Transcribed page contents:

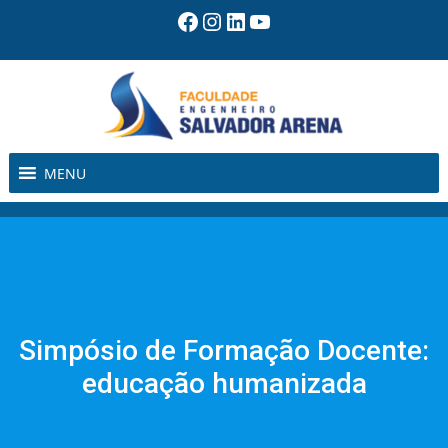
Pular
Facebook
Instagram
LinkedIn
Youtube
para
o
conteúdo
MENU
Simpósio de Formação Docente:
educação humanizada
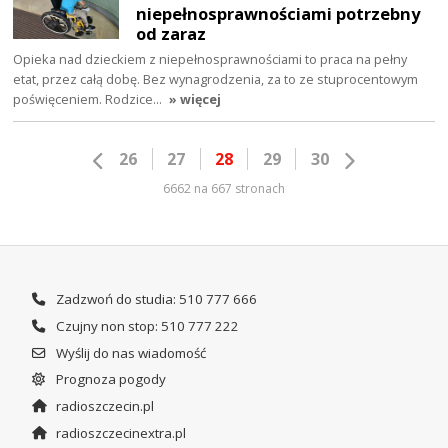
niepełnosprawnościami potrzebny
od zaraz
Opieka nad dzieckiem z niepełnosprawnościami to praca na pełny
etat, przez całą dobę. Bez wynagrodzenia, za to ze stuprocentowym
poświęceniem. Rodzice…
» więcej
26
27
28
29
30
6662 na 667 stronach
Zadzwoń do studia: 510 777 666
Czujny non stop: 510 777 222
Wyślij do nas wiadomość
Prognoza pogody
radioszczecin.pl
radioszczecinextra.pl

> What the task requires: Set out every line of text from the entries as a numbered list, skipping any blank lines and omitting the pictures.

> Exercise result:
1. Pular
2. Facebook
3. Instagram
4. LinkedIn
5. Youtube
6. para
7. o
8. conteúdo
9. MENU
10. Simpósio de Formação Docente:
11. educação humanizada
12. niepełnosprawnościami potrzebny
13. od zaraz
14. Opieka nad dzieckiem z niepełnosprawnościami to praca na pełny
15. etat, przez całą dobę. Bez wynagrodzenia, za to ze stuprocentowym
16. poświęceniem. Rodzice…
17. » więcej
18. 26
19. 27
20. 28
21. 29
22. 30
23. 6662 na 667 stronach
24. Zadzwoń do studia: 510 777 666
25. Czujny non stop: 510 777 222
26. Wyślij do nas wiadomość
27. Prognoza pogody
28. radioszczecin.pl
29. radioszczecinextra.pl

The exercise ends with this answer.